Dasselbe Schauspiel des spontanen Gesichtsverlustes bietet sich auch nach Razzien. Da sitzen die Schönen dann aufgereiht auf der Polizeistation für den Pressetermin. Sobald das Blitzlichtgewitter losbricht, beginnt das Gerangel, um das Gesicht hinter dem Rücken der Nachbarin zu verstecken. Falls diese Taktik versagt, beschirmt man sich das entblösste Gesicht mit beiden Händen.

Es ist allerdings nicht alleinig das zarte Geschlecht, das von einem Anfall der Schüchternheit überkommen wird. Auch hartgesottene Drogenhändler und Auftragskiller der maskulinen Art werden häufig von diesem Reflex befallen. Man wusste zwar, dass man ein Verbrechen beging. Zu diesem Zeitpunkt war das auch in Ordnung, denn die Kohle, die man damit verdiente, stank nicht. Wehe aber, wenn man dafür verhaftet und von den Behörden den Medien vorgeführt wird! Entblösst und ertappt bewegen sich die Hände des Tunichtguts wie von Geisterhand geführt nach oben. Ach Herrjeh, hätte man sich diese unsägliche Schmach nur vor Augen geführt bevor man den Killerjob akzeptierte, Methamphetamin an Schulkinder verhökerte oder einem nichtsahnenden Touristen das Handy im Vorbeifahren aus der Hand riss.
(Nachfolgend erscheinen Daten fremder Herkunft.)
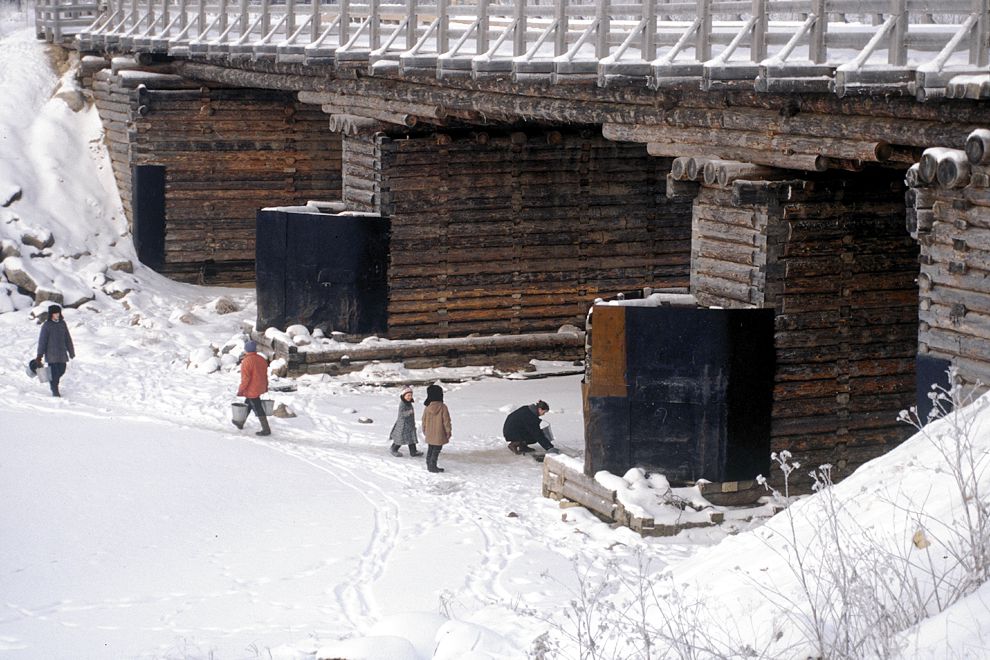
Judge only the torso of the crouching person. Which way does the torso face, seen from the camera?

Da haben es unsere ehrenhaften Politiker doch bedeutend einfacher. Jene haben sich über die Jahre eine dicke Haut zugelegt. Wer erwischt wird dass er Millionen von Baht aus Staatsprojekten in die eigenen Taschen abzweigte oder anderweitigen Humbug betrieb, reagiert in der Regel gelassen. Man dementiert und bezeichnet die Anschuldigung als “politisch motivierten Rufmord” und kommt damit (meistens) davon. Wahrscheinlich nicht mehr für lange, denn unter der neuen Regierung kommt das sicherlich alsbald zu einem Ende. Die betreffenden Herren sollten vorsichtshalber schon einmal damit beginnen, sich im kunstvoll durchgeführten Gesichtsbedecken zu üben oder bei Fräulein Kesarin anfragen wo man tiefgetönte Sonnenbrillen ersteht.